Well, it turns out that for a long time no one knew when Christ was born. It wasn’t even until around 500 C.E. that December 25th became popularized as the birth date of Jesus. The earliest record of a celebration of Christ’s birth actually occurs in Egypt around 200 C.E. when Clement of Alexandria wrote about a group of Egyptian Christians celebrating the birth of their Lord on May 20th (which is actually closer to our Australian astronomer’s date).

In different parts of the Christian world between roughly 400 C.E. and 600 C.E., Christian rulers started to decree that Christ’s birth should be celebrated symbolically by tacking it onto the end of another holiday called Epiphany on January 6th (though that holiday focuses on the baptism of Christ, not his actual birth). Not long after that, Christians started to spread like wildfire through the land, and quite a few heads of state started to become Christian. It was at this point in history that the early Catholic Church decided to use its political power to get rid of so-called “pagan” religions by absorbing their peoples and their holidays into the Christian faith when they were conquered and “converted.”


Please note: not an authentic Germanic pagan festival tree.

You see, Germanic pagans used to celebrate this thing they called Dies Natalis Solis Invicti (meaning “the birthday of the unconquered Sun”) roughly around the solstice (which they celebrated on the 25th of December).
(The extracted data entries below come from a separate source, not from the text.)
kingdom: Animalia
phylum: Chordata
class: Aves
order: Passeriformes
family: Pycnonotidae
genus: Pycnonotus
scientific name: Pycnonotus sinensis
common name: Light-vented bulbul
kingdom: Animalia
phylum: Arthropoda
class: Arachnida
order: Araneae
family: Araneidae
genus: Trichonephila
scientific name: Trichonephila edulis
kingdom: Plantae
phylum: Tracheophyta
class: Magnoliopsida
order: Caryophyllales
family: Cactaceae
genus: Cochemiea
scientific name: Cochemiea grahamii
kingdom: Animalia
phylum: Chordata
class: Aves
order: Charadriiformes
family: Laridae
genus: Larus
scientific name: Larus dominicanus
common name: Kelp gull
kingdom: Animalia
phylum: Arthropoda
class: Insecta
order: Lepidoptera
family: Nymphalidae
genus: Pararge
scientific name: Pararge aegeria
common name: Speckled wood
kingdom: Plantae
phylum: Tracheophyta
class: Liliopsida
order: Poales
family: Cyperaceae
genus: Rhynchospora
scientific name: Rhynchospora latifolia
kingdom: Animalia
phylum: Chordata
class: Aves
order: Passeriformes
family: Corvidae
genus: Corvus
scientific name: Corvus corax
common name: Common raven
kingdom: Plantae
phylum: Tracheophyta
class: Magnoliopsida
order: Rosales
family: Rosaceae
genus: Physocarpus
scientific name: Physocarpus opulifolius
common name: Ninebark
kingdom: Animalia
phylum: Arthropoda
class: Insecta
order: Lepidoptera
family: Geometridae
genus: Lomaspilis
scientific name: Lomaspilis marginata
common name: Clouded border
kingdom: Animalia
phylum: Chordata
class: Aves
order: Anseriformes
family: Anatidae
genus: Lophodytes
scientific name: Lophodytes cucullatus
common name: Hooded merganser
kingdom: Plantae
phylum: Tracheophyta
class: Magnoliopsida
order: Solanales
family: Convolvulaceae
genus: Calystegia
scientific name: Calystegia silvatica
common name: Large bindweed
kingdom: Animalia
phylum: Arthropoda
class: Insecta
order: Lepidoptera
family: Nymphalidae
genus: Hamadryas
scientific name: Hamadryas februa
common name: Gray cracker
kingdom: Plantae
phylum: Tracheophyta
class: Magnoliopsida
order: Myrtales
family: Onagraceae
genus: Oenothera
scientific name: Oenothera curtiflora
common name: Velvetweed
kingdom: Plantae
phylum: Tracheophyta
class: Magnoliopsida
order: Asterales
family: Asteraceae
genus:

The customs of their celebration — which had been going on traditionally since the late third century — included many traditions we would recognize today long before Christianity ever got its hands on the holiday: the baked ham, the “yule” goat (where else do you think we got that weird ass word “yule”?), stuffing stockings full of trinkets, and the decorating of trees in the center of the village with candles to imitate the image of stars twinkling in the heavens (after all, “the birthday of the unconquered Sun” was a celestial holiday originally).

When Germanic pagans got their asses kicked by Rome and its Church, Catholics decided it was time to make the date official, and they started declaring publicly that crazy new “Biblical research” placed Jesus’ birthday on the 25th of December and we should all start celebrating it formally on that day. History is written by the victors, as they say…


What? Did you think ancient Romans gave each other pieces of shit like this with a greeting card attached?

Alright, I guess I’ve shattered the fragile little mental world of enough Christians for one day. It’s time for me to clean up the tree, get a shower, and wrap some more of this cheap shit I bought for my family. Maybe I should think about sprinkling some powdered milk inside this sweater I got for my uncle (seriously, best prank ever; look it up).

Hope you enjoyed this special Christmas edition of The New Apocalypse. Just wait for the special Valentine’s Day edition where I write all about how virgins used to be paraded around ancient Roman towns so single men could fling bloody animal innards at them to bless them for fertility rites during the festival of Lupercalia on February 14th… until Christianity came along to save the day and rewrite history of course. Coincidence? You decide, dear Constant Reader.

But seriously… happy fucking holidays, everybody. I’ll be seeing you in 2009.